Facing the Future
Many times when I read about strategy or organizational transformation, my mind begins to feel like it’s being crushed by a giant meat grinder: there seem to be so many dimensions to consider that it quickly becomes too complex to hold in my mind. I prefer to think about this topic in simple terms that I can explain to anyone:
- Why is it important to make a change now?
- What would it look like when the change was complete?
And then, if the change involves something important, like changing to healthier personal choices or encouraging employees to lead healthier lives, it’s good to have a strategy that will succeed. I really appreciate what a former colleague of mine writes very clearly about strategy in this context:
“In a nutshell, people who are leading strategically are always recognizing ways to improve, and leading the change to get there. They realize that not only do they have permission to do this, but that they need to do this.” – Patty Azzarello
To answer the first question, (“Why is it important to make a change now?”), a leader will open up to self-reflection, learning from others and being objectively clear about the current situation. Whenever our mind says one thing but the heart says another, a leader takes up the challenge to examine what is going on and do something about it. If a leader sees or senses that something is not quite right about the present situation, it’s critical to gain a wider view, a better perspective on what is going on.

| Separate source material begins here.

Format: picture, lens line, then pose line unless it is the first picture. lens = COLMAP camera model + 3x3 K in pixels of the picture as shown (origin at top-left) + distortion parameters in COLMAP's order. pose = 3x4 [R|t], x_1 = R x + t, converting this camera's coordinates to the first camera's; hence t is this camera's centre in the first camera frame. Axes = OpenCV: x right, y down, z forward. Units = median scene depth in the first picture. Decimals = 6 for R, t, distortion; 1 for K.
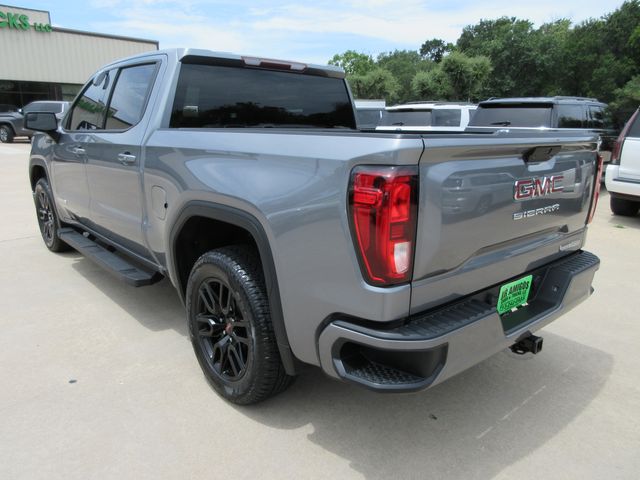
lens RADIAL K [[484.2, 0, 320.8], [0, 484.2, 237.0], [0, 0, 1]] dist [0.000610, 0.003876]
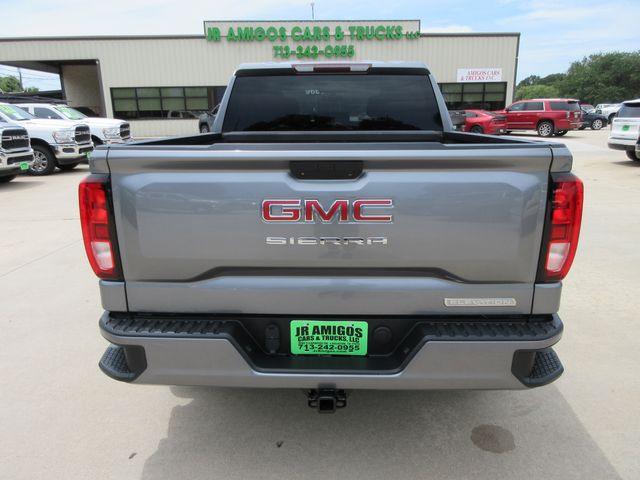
lens RADIAL K [[484.2, 0, 321.0], [0, 484.2, 244.0], [0, 0, 1]] dist [0.000610, 0.003876]
pose [[0.731798, 0.161368, -0.662142, 0.098014], [-0.145785, 0.986140, 0.079208, -0.011280], [0.665746, 0.038566, 0.745181, 0.038819]]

Information comes to us in many forms, and I have found that the two most important ways are:
- Discovering or creating new ways to grow and improve: This is what I call “the early warning” that perhaps the current way of behaving or operating have room for improvement. When we read or hear about innovations that sound interesting, perhaps having a closer look at them, and then we discover that this solution directly applies to our own situation. A leader has sharp vision and intuition to learn and understand more of what is possible.
As a leader, expand your horizon. Read, meet with all levels of people and ask open questions, attend conferences that are outside your domain of expertise, look for industry trends or personal trends that will affect your customers, suppliers or distributors. Keep a journal of what you are learning or sensing as new information, and use it during staff meetings or with your customers to help test and confirm your thoughts.

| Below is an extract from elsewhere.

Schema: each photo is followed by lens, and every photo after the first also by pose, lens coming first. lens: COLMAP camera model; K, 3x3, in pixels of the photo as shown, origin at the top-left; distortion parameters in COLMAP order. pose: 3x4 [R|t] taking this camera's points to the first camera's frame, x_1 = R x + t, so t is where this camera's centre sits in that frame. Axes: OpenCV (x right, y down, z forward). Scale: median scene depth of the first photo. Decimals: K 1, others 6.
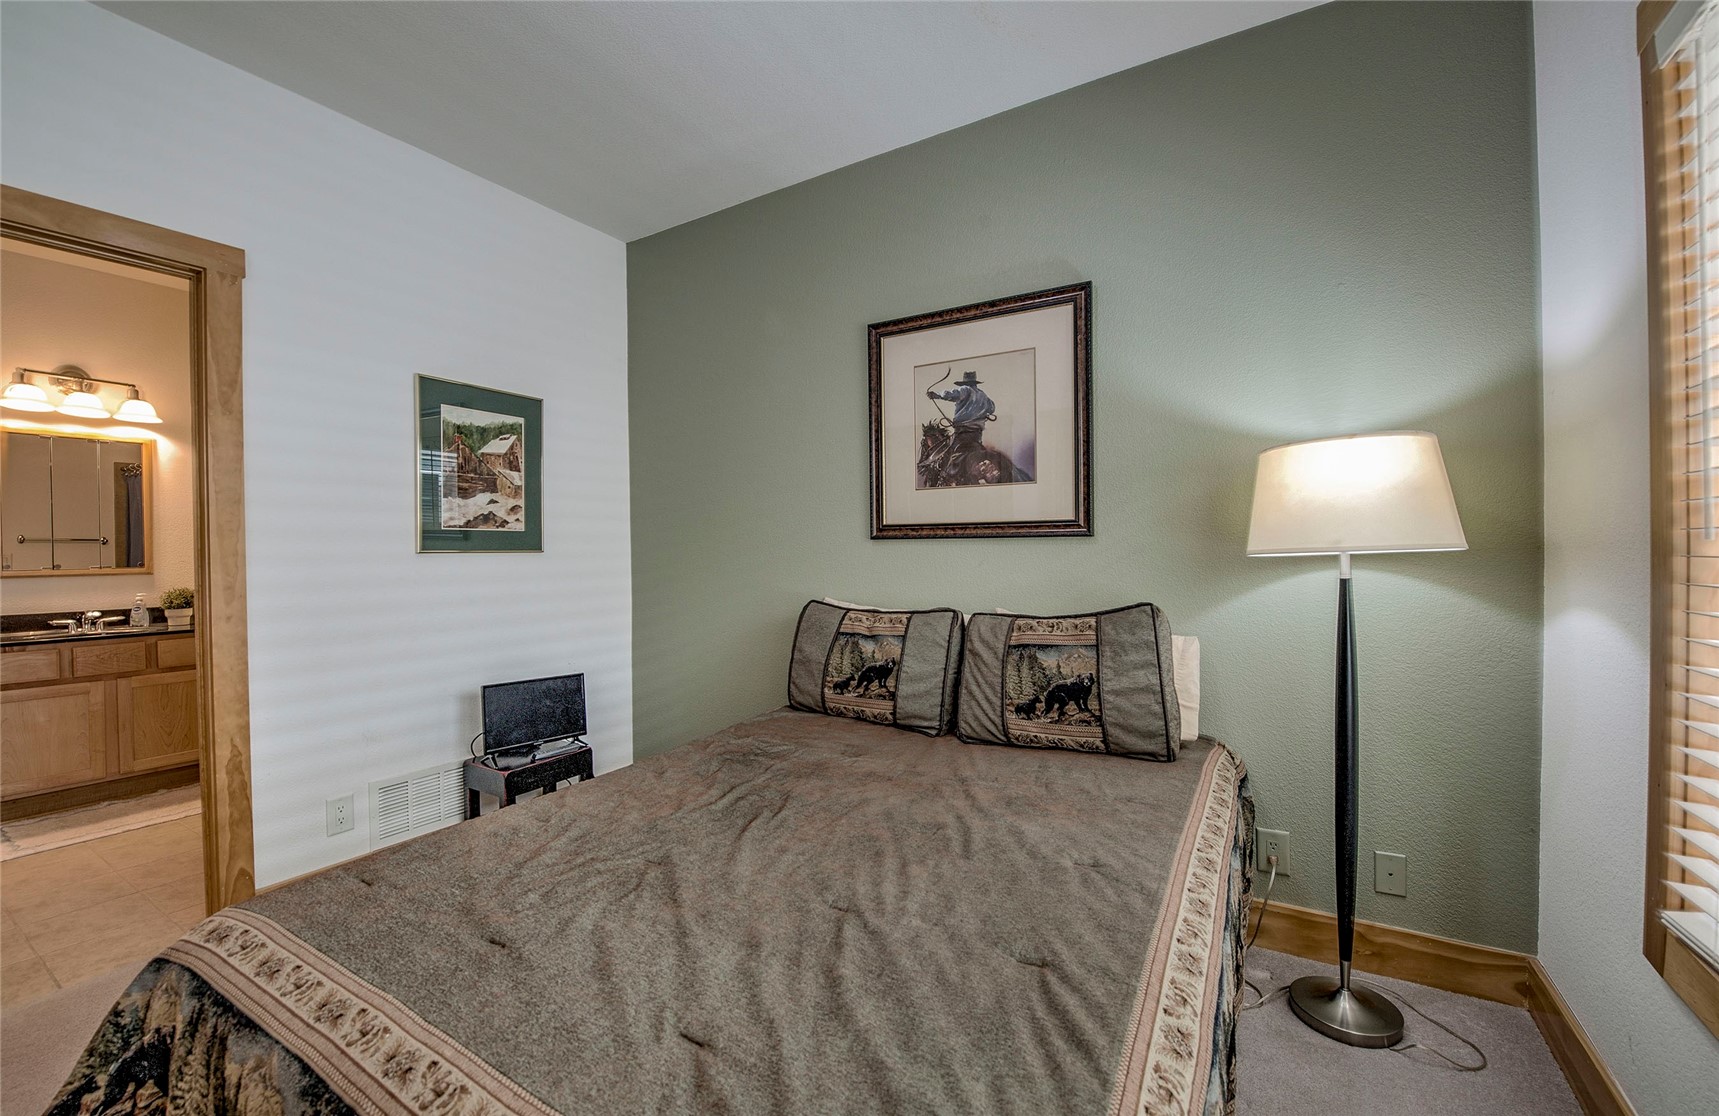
lens RADIAL K [[699.3, 0, 859.5], [0, 699.3, 558.0], [0, 0, 1]] dist [0.000396, -0.009865]
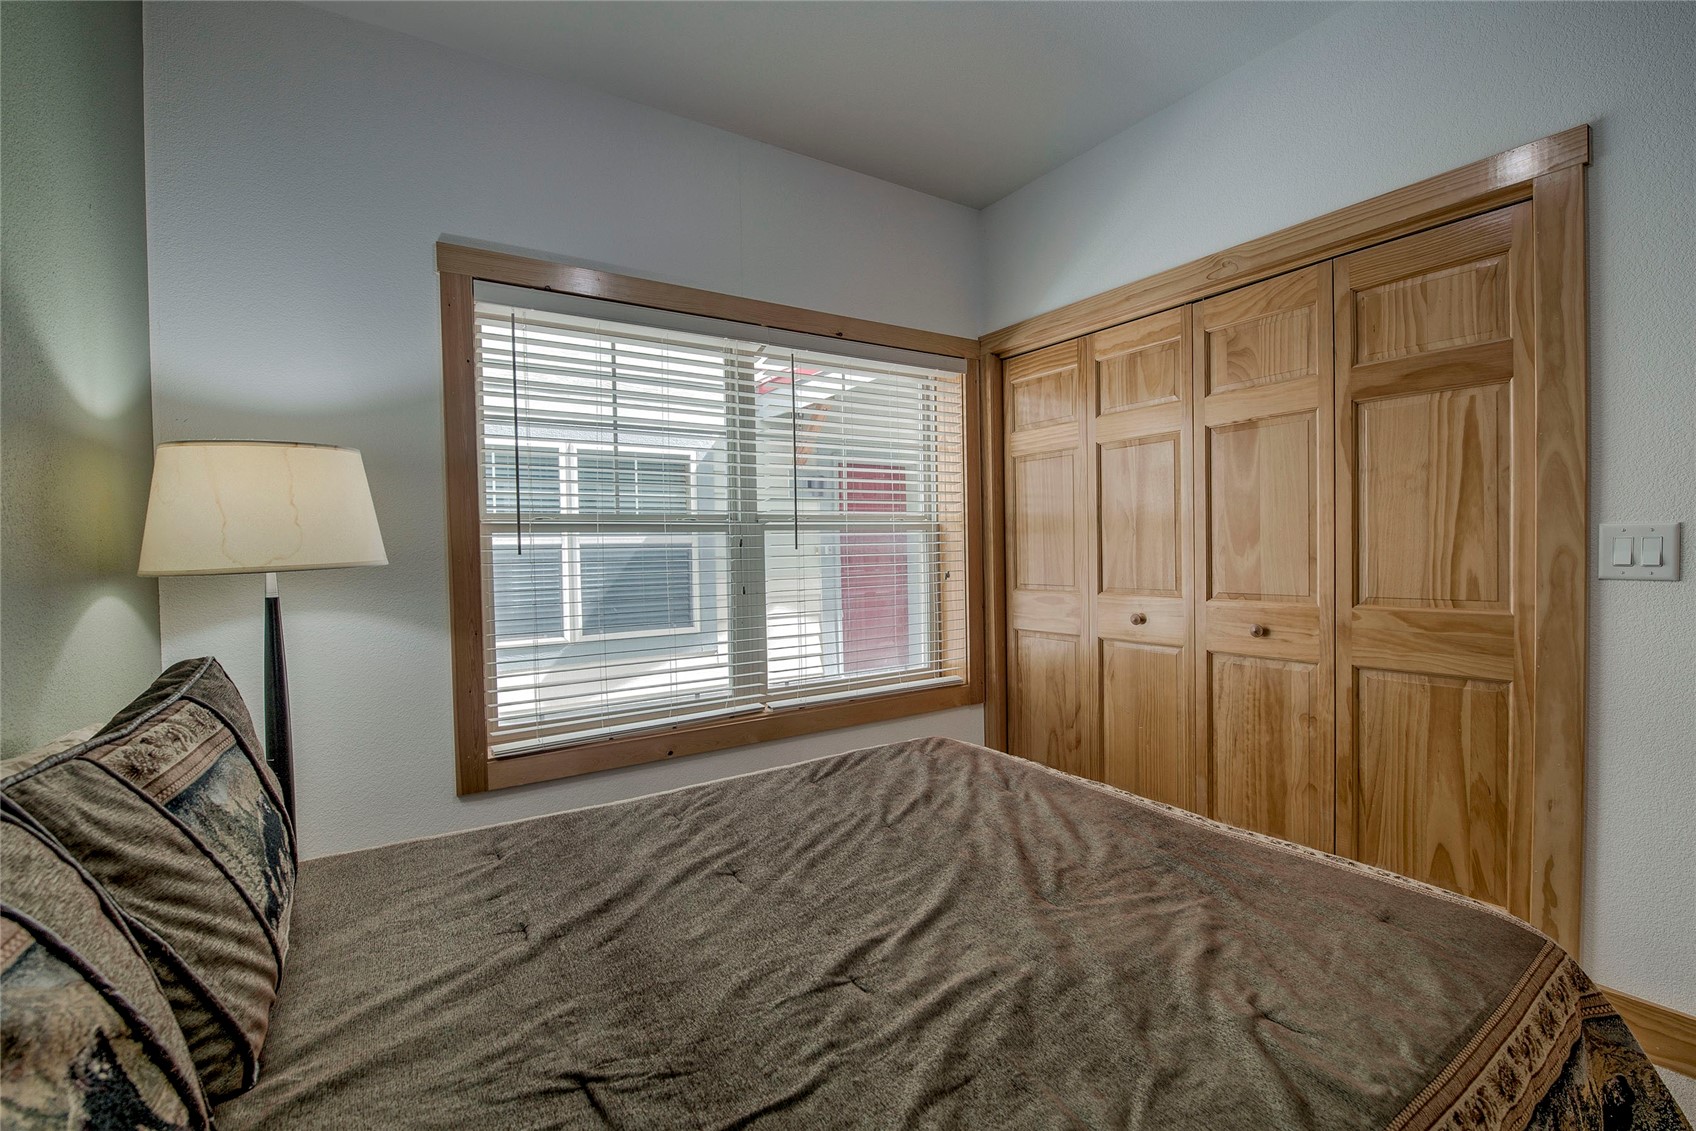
lens RADIAL K [[783.7, 0, 850.6], [0, 783.7, 569.2], [0, 0, 1]] dist [-0.019459, 0.000243]
pose [[-0.902115, 0.021100, 0.430980, -0.532785], [0.037028, 0.998905, 0.028601, -0.007588], [-0.429904, 0.041760, -0.901908, 2.103313]]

- Recognizing complexity, waste or non-functioning things: This is the “late warning” – when our systems that worked before are no longer working well, and we don’t see why. When customers complain, escalate problems consistently or lose interest in the products you offer, you know you have a problem. Generally, this requires a bit of detective work to analyze and understand the systems that we are operating within and correctly identify the problem areas.
As a leader, again expand your view of the world. Engage with people who are expanding the body of knowledge around your problem area using new approaches and see how they are progressing. Using Lean Six Sigma practices, especially for software and IT projects, would be a great starting point for gaining deeper insight. There is a very good presentation of the concept in an easy-to-follow presentation by Mary Poppendieck, “Lean software development: discovering waste”.
To answer the second question, (“What would a change look like when complete?”), a leader will invest time and energy in creating a clearer picture of the future that others can embrace as their own and see their roles in it. It’s important to create a shared vision that will encompass the solutions for the problems or potential problems you want to solve. I’ve found a two step process to be the most effective path to get there:
- Clarifying the vision of what the future state could be: A leader calls attention to the problem and can either propose a future vision or have a small but trusted group help with this. When a future state is first described, it should be clear what is intended in the context of the business. A few sentences should suffice.
Write down what you know in your own words – why a change is important and what we are trying to accomplish. And then engage the right talent – the people who have talents to be writers, poets or artists – to help you with the description. Get ideas and feedback on it from trusted people in the organization. Use this as a launch point for the next step.
- Relentlessly pursuing dimensions of quality to guide the future: This second step is important because of the inherent complexity of businesses that have many interdepartmental processes that must interact to provide products or services.
Look at the business at the process level, understand the operational limitations and critical quality points that are affecting the problems areas. Lean Six Sigma is a methodology to help with this, so getting expert help with this part of it would expedite the step. When you have a good view into the what the critical process issues are relative to what you are trying to accomplish, you can then use this to build a strategy for change. Engaging a Lean Six Sigma Black Belt or Master Black Belt for this purpose will allow you to get this deeper understanding of the linkages between your key processes and the strategy for improvement.
Strategic transformation thinking is best practiced on a continual basis rather than a periodic event or triggered by crisis. In fact, a best practice is constant vigilance and questioning of the status quo. People who are leading strategically are using the power of their imagination to look ahead, facing the future, and consistently engaging others in understanding, planning and deploying how that future should unfold.